The staircase dissolved beneath their feet the moment they stepped off it. Not shattered. Not destroyed. Simply… no longer needed.
Ahead, there was no path. No road. No signposts. No markers. Just open space — raw, unshaped, waiting.
Zhen Yue folded her arms, glancing around. "So… this is it. No rules. No Dao. No directions. What now?"
The boy stepped forward. The space in front of him rippled, folding like silk around his presence. Where his feet touched, existence decided, for just a moment, to be solid. Then it wavered again, returning to possibility.
He smiled slightly. "We walk."
Zhen Yue raised an eyebrow. "Walk where?"
"Anywhere."
For a while, they did. No monsters attacked. No elders appeared with tests or riddles. No sky collapsed. No worlds tried to rewrite them. Just… endless openness.
It should have been terrifying.
It wasn't.
A soft breeze stirred — not air, but the idea of air. Clouds formed overhead — not because the weather demanded it, but because someone, somewhere, thought clouds might look nice right now.
Zhen Yue kicked at a pebble that wasn't there until she kicked it. "So… you really think it's gonna be this easy?"
"No," the boy said. "It won't."
The wind shifted. Or rather, something shifted pretending to be wind.
A voice whispered from nowhere and everywhere. "You think freedom means peace?"
The ground in front of them trembled. Shapes rose — not people, not beasts, but… concepts. Ideas given form.
One was made entirely of chains — each link engraved with someone else's expectations. Another was a swirling storm of doubt, flickering with shadows of all the things people told themselves they couldn't do. A third was a massive wall — blank, featureless, representing every time someone said, "You can't."
Zhen Yue grimaced. "Let me guess. Just because we're free doesn't mean everyone else wants to be."
The boy nodded. "Freedom doesn't erase fear. It just… makes it harder to ignore."
The chain-thing lashed out. "Return to form! Return to order! Return to safety!"
The boy stepped aside. The chain struck the ground and shattered — not because it was weak, but because it couldn't bind someone who refused to recognize it.
The storm of doubt surged toward Zhen Yue, whispering. "What if you fail? What if you're not enough? What if… what if… what if…"

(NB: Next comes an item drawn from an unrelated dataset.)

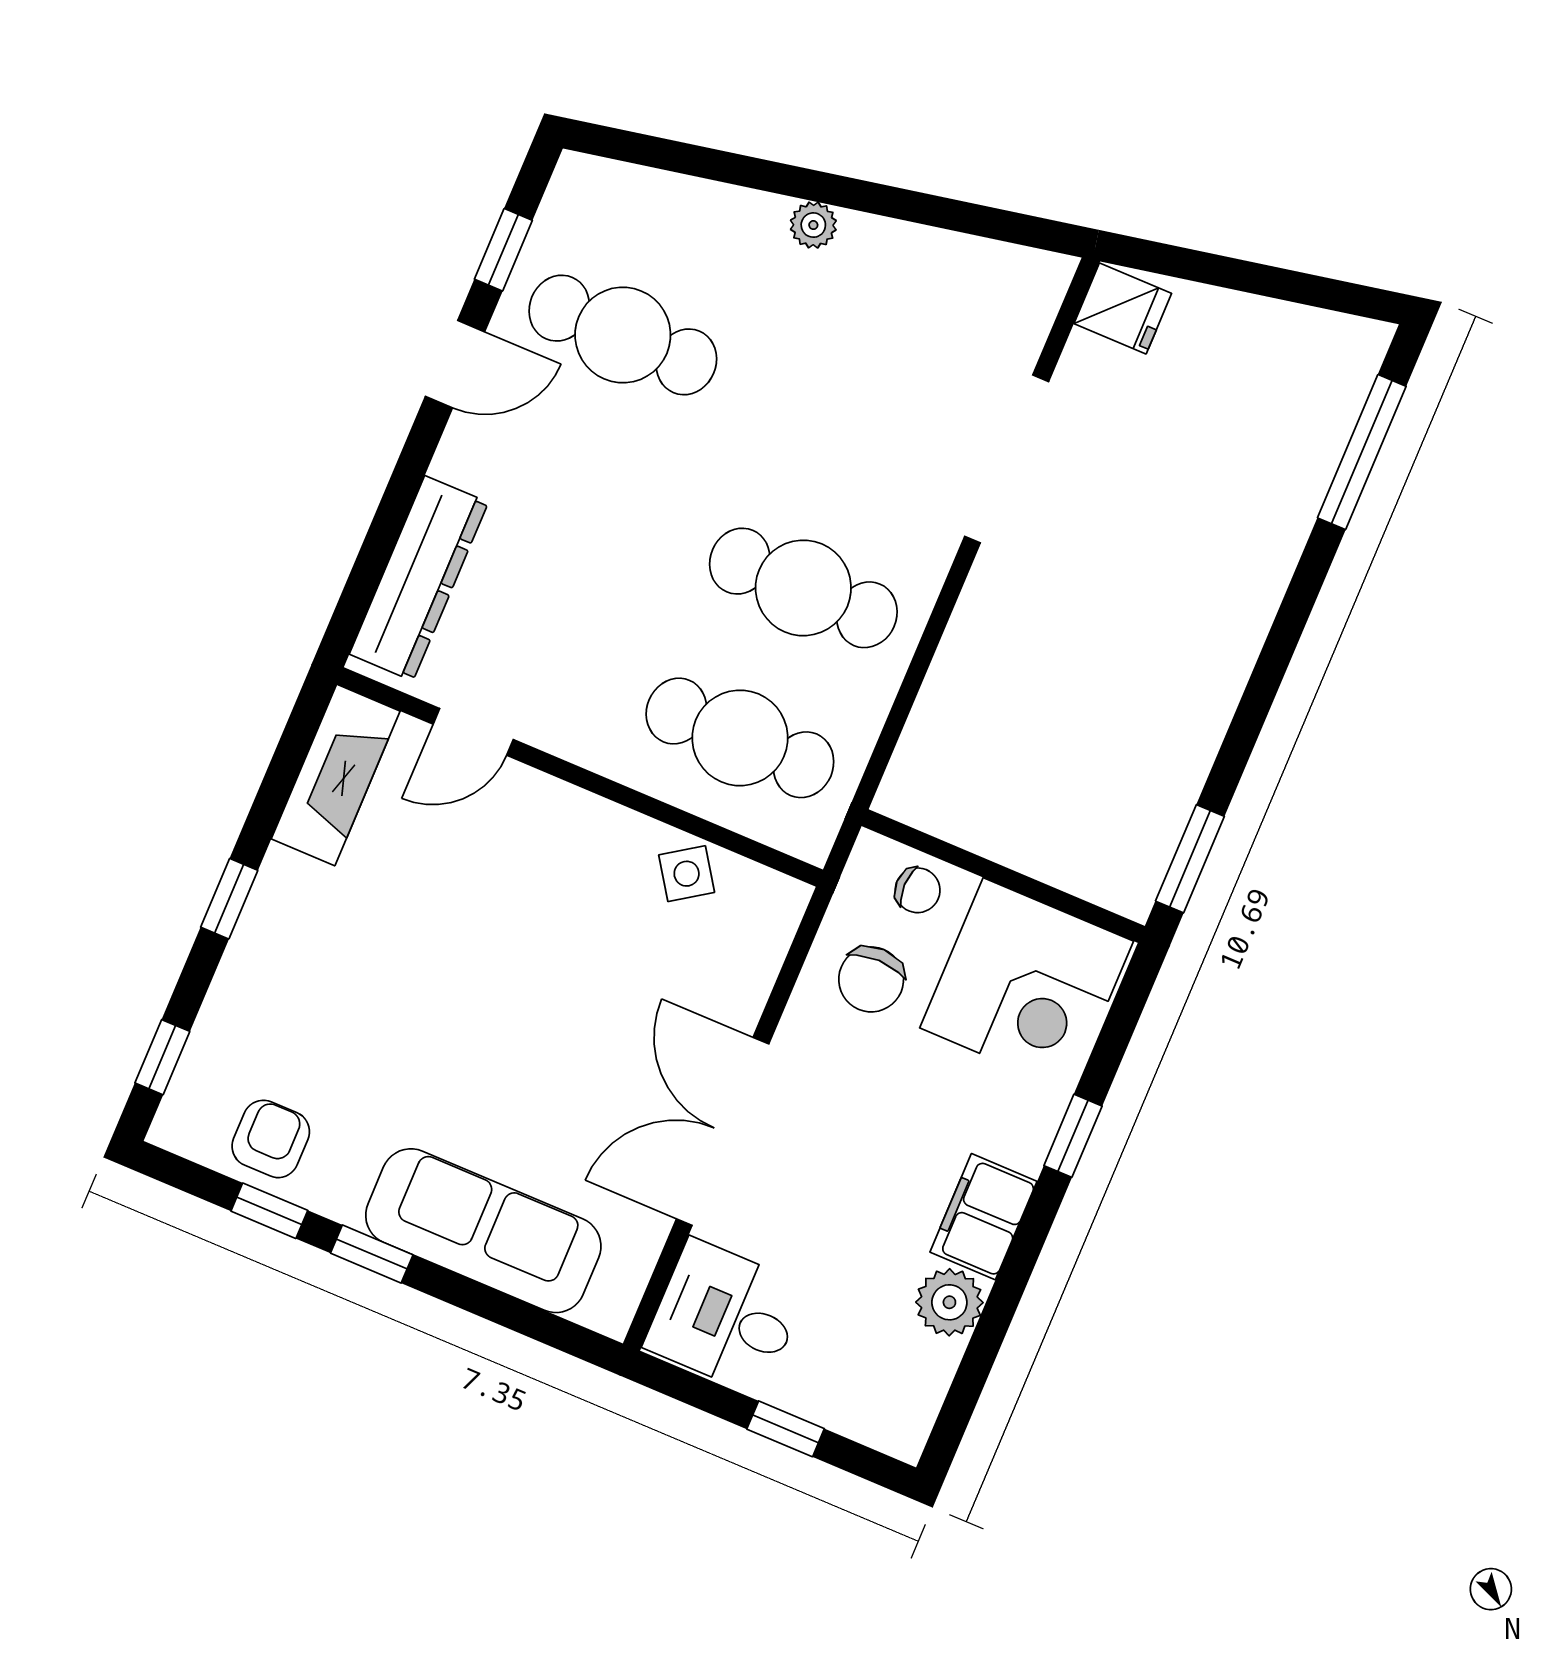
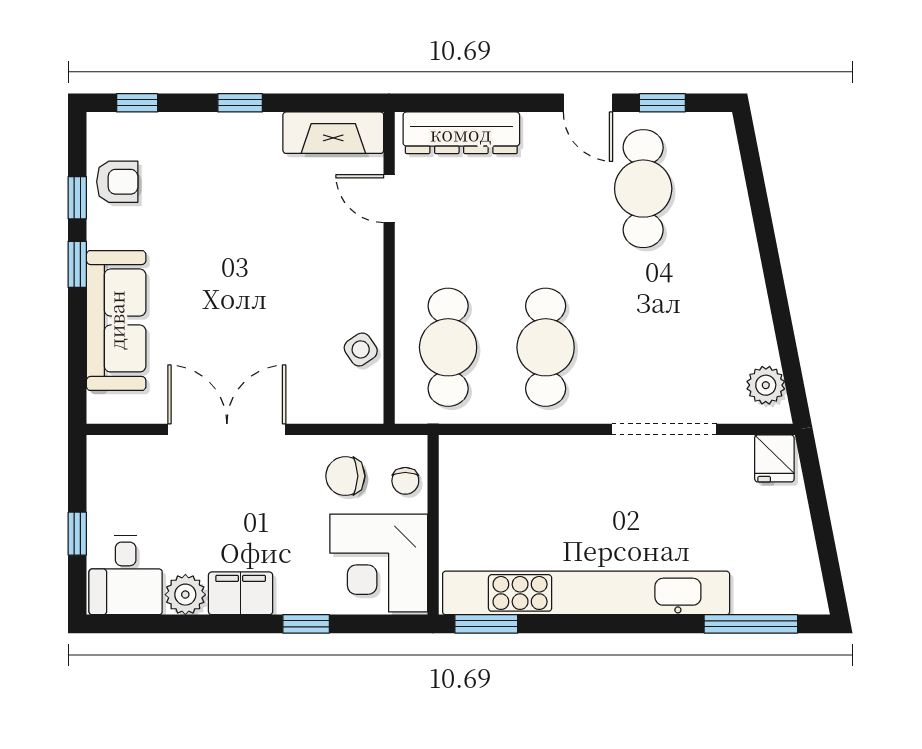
plant: (813, 225) -> (766, 385), moved, width x1.38, depth x1.38
kitchen unit: (1207, 685) -> (586, 593), added
desk: (726, 1317) -> (126, 575), moved, turned 180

She laughed, loud and reckless. "Yeah, yeah, yeah. Keep talking." Her fist cracked into the storm. It didn't destroy it — but it blew a hole right through the swirling mass, enough for her to walk through.
The wall rumbled. "There are limits."
The boy stared. "Not for me."
With a quiet step, he walked through the wall. Not breaking it. Not fighting it. Just… declining to believe it was real.
The constructs trembled, glitched, and dissolved back into the void of might-have-beens.
Zhen Yue exhaled. "So. That's gonna be a thing, huh?"
The boy nodded. "As long as people believe in limits, they'll show up. Not because the Dao says so. But because fear does."
A quiet hum spread across the horizon.
Something… someone… was watching.
Not an enemy. Not an ally. Just a presence. Vast. Quiet. Waiting.
Zhen Yue turned. "Do you feel that?"
"I do," the boy said. "It's the others."
"Others?"
"People like us. People who realized the rules are gone. Some will want to build. Some will want to dominate. Some will try to put the chains back on because freedom scares them."
Zhen Yue cracked her knuckles. "Let 'em try."
In the distance, structures flickered — cities made of ideas, forests woven from memories, mountains shaped by collective will. None were stable. None were permanent. But all were real, for as long as someone believed in them.
The boy smiled softly. "A world without maps."
Zhen Yue grinned back. "Good. Maps are boring anyway."
And they walked forward — into a world where the only limit… was what they dared to imagine.